Lagu-lagu kebangsaan atau yang mengajak kepada keutamaan, perjuangan, tidak dilarang, dengan syarat tidak bercampur baur antara laki-laki dan perempuan, dan dengan menutupi bagian tubuh perempuan selain wajah dan kedua telapak tangan.
Meskipun konsep negara-bangsa saat ini berbeda dengan yang ada di zaman Rasulullah ﷺ, tetapi beliau ﷺ pernah menyiratkan rasa cinta tanah air atau kampung halaman dalam sunnahnya.
Misalnya, sebelum Rasulullah ﷺ meninggalkan kota Mekkah, Abdullah bin ‘Adiy bin Hamra’ ra. melihat beliau berhenti di Hazwarah (kawasan pasar di Mekkah) menunggangi tunggangannya, lantas beliau ﷺ bersabda:
وَاللَّهِ إِنَّكِ لَخَيْرُ أَرْضِ اللَّهِ وَأَحَبُّ أَرْضِ اللَّهِ إِلَيَّ وَاللَّهِ لَوْلاَ أَنِّي أُخْرِجْتُ مِنْكِ مَا خَرَجْتُ
Demi Allah, engkau (Mekkah) adalah sebaik-baik tanah Allah yang aku cintai. Demi Allah, jika saja aku tidak diusir keluar darimu, maka aku akan tetap tinggal (HR. Ibnu Majah no. 3108; Imam Ibnu Hibban menilai hadis ini sahih).
Di zaman ini, setiap orang hidup di bawah perlindungan suatu tatanan yang disebut negara. Dan biasanya setiap negara mengidentifikasikan dirinya masing-masing dengan simbol negara berupa: bendera, bahasa, lambang negara, dan lagu kebangsaan. Di Indonesia, misalnya, hal ini diatur oleh UUD 1945 Pasal 35-36 dan UU Nomor 24 Tahun 2009.
Simbol negara (termasuk lagu kebangsaan) telah menjadi urf atau norma dunia yang diakui. Rasulullah ﷺ juga pernah mengikuti norma internasional yang tidak berseberangan dengan akidah.
Anas bin Malik ra. menceritakan, suatu hari Rasulullah ﷺ hendak mengirim surat kepada Kekaisaran Bizantium (Nasrani). Ketika surat sudah siap dikirimkan, seseorang mengatakan kepada beliau ﷺ bahwa Kekaisaran Bizantium tidak akan membaca surat yang tidak berstempel. Begitulah norma internasionalnya saat itu. Rasulullah ﷺ lalu membuat stempel (cincin) dari perak dan membubuhi surat itu dengan stempel yang bertuliskan “Muhammad Rasulullah” (lihat HR. Bukhari no. 2938 & 3106).
Hadis di atas membuktikan bahwa Rasulullah ﷺ tidak serta-merta menolak norma yang ada.

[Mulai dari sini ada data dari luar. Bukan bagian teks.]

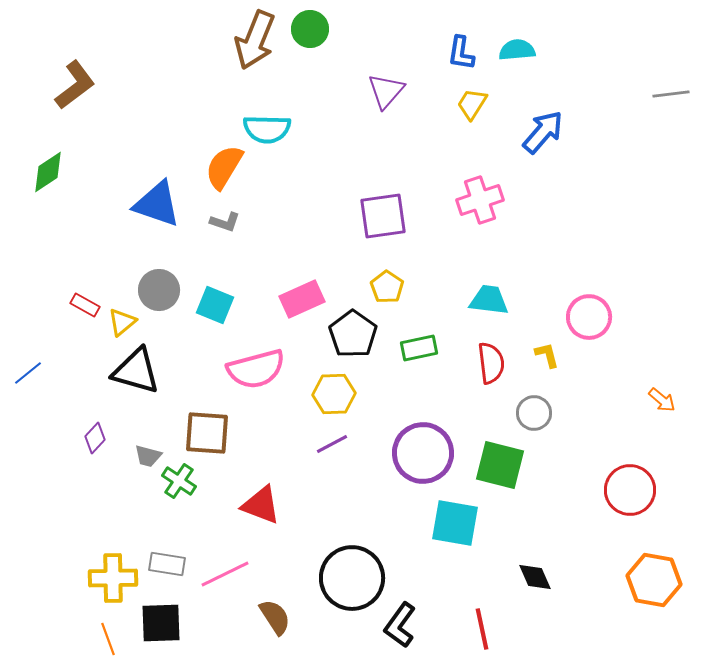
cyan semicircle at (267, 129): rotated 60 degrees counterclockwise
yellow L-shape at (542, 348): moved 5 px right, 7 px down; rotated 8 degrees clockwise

Perbuatan beliau ﷺ juga sama sekali tidak dapat dikatakan menyerupai kebiasaan atau model interaksi non-muslim (tasyabbuh).
Sahabat KESAN yang budiman, lagu kebangsaan adalah urf (kebiasaan) yang berlaku umum di hampir seluruh negara, termasuk di negara-negara Islam. Tujuan menyanyikan lagu kebangsaan bukanlah untuk maksiat, tetapi untuk menumbuhkan rasa semangat kebangsaan, cinta tanah air, dan persatuan.
Oleh karenanya, di negara-negara Islam saat ini, para ulamanya membolehkan menyanyikan lagu kebangsaan selama itu tidak mengandung kesyirikan dan maksiat, serta dengan prosedur yang juga diperbolehkan secara syariat (seperti tidak ikhtilath dan tidak diiringi pesta minuman keras).
Wallahu A’lam bish Ash-Shawabi.
Referensi: Al-Mausu’ah Al-Fiqhiyyah Al-Kuwaitiyyah, Ibnu Qoyyim Al-Jauziyyah; Ighatsah Al-Lahfan min Mashayid, Wahbah Az-Zuhaili; Al-Fiqh Al-Islami wa Adillatuhu, Al-Ghazali; Ihya’ ‘Ulum Ad-Din, Ibnu Hajar Al-Asqalani; Fath Al-Bari.